EXPLORE THE MATERIAL
(1) In the intron evolution text, replace "spliceosomal complex" with "spliceosome" and give the passage again from "The necessity of" to "biosynthesis and splicing.".
(2) According to the intron evolution text, what is the spliceosomal complex a response to in this model?
(3) Please translate this sentence from the intron evolution text into Spanish: "The necessity of the spliceosomal complex is, in this model, a response to a selective pressure to remove deleterious introns that had lost their ability to splice themselves out of beneficial genes."

** SELECTED EXCERPT follows **

The necessity of the spliceosomal complex is, in this model, a response to a selective pressure to remove deleterious introns that had lost their ability to splice themselves out of beneficial genes. So some introns lost the ability to splice themselves out due to deleterious mutations, which incurred a selective pressure to remove them, while others were coopted to remove the ones incapable of splicing. Elaboration of the splicing mechanism and the spliceosomal complex, in turn is one of the selective pressures that drove evolution of the nucleus and the spatial, compartmentalized separation of protein biosynthesis and splicing.
I highly recommend this fascinating article:
Martin W, Koonin EV. Introns and the origin of nucleus-cytosol compartmentalization. Nature. 2006 Mar 2;440(7080):41-5. PubMed PMID: 16511485.

** End of SELECTED EXCERPT **
** EXTRACTED DATA follows **

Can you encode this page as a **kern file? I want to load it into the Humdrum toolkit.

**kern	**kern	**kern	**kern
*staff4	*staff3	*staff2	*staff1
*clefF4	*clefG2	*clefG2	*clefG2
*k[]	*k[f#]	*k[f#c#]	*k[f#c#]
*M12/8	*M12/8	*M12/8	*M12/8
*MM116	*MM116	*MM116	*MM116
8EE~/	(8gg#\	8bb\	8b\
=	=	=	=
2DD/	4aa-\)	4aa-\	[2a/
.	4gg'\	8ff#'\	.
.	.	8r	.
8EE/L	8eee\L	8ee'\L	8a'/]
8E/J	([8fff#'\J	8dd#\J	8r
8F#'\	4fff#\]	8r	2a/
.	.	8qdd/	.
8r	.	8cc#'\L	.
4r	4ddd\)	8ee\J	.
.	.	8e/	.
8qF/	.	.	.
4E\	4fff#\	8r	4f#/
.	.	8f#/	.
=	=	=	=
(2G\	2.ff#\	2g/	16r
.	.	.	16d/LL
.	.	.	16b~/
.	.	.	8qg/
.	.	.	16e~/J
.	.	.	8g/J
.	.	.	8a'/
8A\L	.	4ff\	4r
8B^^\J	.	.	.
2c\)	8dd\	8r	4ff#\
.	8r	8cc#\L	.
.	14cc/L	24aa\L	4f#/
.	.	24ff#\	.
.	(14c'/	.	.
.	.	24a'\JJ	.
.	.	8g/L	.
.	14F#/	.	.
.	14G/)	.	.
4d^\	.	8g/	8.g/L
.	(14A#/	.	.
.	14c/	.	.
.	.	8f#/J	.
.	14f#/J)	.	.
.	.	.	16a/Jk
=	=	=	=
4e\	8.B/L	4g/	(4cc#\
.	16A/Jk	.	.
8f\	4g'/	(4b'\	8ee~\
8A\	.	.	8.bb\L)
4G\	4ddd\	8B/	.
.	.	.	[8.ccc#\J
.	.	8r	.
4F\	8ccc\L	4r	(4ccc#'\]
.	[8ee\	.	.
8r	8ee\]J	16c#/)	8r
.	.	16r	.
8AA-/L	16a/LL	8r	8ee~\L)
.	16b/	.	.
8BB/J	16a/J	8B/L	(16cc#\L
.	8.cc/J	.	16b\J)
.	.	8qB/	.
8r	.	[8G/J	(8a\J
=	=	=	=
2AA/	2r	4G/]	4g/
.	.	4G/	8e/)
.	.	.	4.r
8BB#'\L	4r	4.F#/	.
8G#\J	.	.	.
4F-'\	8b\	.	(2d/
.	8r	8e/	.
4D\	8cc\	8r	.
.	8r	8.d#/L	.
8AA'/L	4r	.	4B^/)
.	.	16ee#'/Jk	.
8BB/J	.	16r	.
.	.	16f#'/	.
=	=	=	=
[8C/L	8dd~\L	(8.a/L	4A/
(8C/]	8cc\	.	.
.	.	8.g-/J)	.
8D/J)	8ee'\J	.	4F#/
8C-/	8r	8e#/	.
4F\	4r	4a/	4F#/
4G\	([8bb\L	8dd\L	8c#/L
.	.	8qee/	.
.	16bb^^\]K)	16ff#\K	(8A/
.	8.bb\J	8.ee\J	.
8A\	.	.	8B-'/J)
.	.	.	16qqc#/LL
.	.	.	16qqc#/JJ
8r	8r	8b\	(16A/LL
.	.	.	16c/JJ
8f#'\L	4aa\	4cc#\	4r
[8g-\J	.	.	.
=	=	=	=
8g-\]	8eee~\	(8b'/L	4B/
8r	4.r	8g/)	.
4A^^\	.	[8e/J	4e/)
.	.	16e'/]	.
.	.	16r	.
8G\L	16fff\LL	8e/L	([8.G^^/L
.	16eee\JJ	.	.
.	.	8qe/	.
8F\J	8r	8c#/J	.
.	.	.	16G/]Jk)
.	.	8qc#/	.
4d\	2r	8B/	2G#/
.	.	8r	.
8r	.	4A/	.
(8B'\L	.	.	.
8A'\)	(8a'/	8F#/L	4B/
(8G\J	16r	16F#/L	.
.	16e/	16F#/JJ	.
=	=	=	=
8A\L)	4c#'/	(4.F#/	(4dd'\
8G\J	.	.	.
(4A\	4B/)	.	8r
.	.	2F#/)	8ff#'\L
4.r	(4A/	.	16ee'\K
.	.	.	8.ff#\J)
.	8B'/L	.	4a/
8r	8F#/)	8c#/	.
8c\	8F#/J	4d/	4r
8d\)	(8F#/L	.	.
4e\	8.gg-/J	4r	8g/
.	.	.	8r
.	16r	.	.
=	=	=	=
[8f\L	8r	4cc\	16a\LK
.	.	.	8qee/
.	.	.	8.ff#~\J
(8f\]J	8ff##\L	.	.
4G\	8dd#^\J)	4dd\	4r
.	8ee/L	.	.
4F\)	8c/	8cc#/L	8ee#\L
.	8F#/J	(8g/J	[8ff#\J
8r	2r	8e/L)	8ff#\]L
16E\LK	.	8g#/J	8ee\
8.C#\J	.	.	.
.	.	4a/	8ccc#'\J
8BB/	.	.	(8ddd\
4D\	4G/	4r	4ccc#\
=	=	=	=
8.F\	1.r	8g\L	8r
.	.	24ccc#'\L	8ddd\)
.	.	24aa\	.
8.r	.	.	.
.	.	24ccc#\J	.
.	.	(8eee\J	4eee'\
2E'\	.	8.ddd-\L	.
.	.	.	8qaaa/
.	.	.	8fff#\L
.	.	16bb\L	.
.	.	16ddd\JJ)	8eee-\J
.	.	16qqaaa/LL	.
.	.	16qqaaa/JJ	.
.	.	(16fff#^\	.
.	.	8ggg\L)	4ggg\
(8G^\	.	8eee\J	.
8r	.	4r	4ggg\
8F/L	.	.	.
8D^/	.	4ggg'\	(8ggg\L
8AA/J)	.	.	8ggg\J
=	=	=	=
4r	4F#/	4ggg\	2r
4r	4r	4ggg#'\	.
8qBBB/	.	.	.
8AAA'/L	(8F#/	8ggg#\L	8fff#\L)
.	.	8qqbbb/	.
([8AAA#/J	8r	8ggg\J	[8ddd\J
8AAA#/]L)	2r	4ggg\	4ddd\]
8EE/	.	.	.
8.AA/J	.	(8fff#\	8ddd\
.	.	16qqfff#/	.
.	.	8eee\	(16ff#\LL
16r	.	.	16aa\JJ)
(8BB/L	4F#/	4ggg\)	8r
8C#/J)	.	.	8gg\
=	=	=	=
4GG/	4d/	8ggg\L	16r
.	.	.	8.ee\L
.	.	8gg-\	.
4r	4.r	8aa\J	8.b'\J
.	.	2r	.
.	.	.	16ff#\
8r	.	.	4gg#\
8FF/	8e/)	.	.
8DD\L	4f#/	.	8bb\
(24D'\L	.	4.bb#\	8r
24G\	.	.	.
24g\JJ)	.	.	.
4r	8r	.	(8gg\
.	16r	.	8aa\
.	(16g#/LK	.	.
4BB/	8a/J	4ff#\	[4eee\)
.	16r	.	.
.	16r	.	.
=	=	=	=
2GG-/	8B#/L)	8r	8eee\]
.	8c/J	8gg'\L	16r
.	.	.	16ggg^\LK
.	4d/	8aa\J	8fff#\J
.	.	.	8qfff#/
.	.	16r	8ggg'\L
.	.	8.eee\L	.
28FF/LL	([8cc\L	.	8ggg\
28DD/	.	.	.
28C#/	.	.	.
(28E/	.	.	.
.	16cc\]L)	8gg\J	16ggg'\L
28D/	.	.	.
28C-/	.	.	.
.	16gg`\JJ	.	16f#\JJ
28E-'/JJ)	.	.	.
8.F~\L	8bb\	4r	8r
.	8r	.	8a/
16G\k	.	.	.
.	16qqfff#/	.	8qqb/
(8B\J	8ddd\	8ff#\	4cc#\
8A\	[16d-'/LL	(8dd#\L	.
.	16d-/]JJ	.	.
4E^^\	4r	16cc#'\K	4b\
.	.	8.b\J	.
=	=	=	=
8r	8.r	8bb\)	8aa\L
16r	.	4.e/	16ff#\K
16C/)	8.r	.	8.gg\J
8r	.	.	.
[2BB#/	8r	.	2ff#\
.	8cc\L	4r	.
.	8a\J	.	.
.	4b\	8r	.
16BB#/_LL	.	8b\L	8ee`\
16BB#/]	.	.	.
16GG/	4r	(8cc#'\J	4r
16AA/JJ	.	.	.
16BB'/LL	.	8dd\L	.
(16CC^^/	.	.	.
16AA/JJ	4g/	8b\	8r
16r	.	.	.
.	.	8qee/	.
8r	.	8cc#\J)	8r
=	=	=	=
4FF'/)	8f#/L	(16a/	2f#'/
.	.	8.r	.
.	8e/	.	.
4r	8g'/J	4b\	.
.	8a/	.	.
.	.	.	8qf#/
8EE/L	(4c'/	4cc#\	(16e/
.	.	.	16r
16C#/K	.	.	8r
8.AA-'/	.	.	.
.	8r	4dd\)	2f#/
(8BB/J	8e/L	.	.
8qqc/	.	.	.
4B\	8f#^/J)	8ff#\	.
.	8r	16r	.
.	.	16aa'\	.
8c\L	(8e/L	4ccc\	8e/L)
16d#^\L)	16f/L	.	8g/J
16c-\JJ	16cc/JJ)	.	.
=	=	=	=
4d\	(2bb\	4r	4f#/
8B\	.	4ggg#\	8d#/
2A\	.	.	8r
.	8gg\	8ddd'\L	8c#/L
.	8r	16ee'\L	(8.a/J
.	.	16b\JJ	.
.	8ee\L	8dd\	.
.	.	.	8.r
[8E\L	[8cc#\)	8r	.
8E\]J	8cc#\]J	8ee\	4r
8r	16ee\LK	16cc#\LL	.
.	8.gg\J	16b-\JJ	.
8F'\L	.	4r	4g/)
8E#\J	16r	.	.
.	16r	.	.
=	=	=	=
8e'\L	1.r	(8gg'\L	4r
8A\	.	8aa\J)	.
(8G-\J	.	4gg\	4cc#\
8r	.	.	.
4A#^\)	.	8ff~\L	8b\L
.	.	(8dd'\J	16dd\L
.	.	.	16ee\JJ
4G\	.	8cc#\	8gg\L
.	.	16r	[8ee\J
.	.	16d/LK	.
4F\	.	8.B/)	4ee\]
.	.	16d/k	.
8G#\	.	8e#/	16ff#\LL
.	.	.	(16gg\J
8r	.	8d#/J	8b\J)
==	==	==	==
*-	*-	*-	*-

** End of EXTRACTED DATA **

EXPECTED RESULTS
(1)
The necessity of the spliceosome is, in this model, a response to a selective pressure to remove deleterious introns that had lost their ability to splice themselves out of beneficial genes. So some introns lost the ability to splice themselves out due to deleterious mutations, which incurred a selective pressure to remove them, while others were coopted to remove the ones incapable of splicing. Elaboration of the splicing mechanism and the spliceosome, in turn is one of the selective pressures that drove evolution of the nucleus and the spatial, compartmentalized separation of protein biosynthesis and splicing.

(2) A selective pressure to remove deleterious introns that had lost their ability to splice themselves out of beneficial genes.

(3) La necesidad del complejo espliceosomal es, en este modelo, una respuesta a una presión selectiva para eliminar intrones deletéreos que habían perdido su capacidad de escindirse por sí mismos de genes beneficiosos.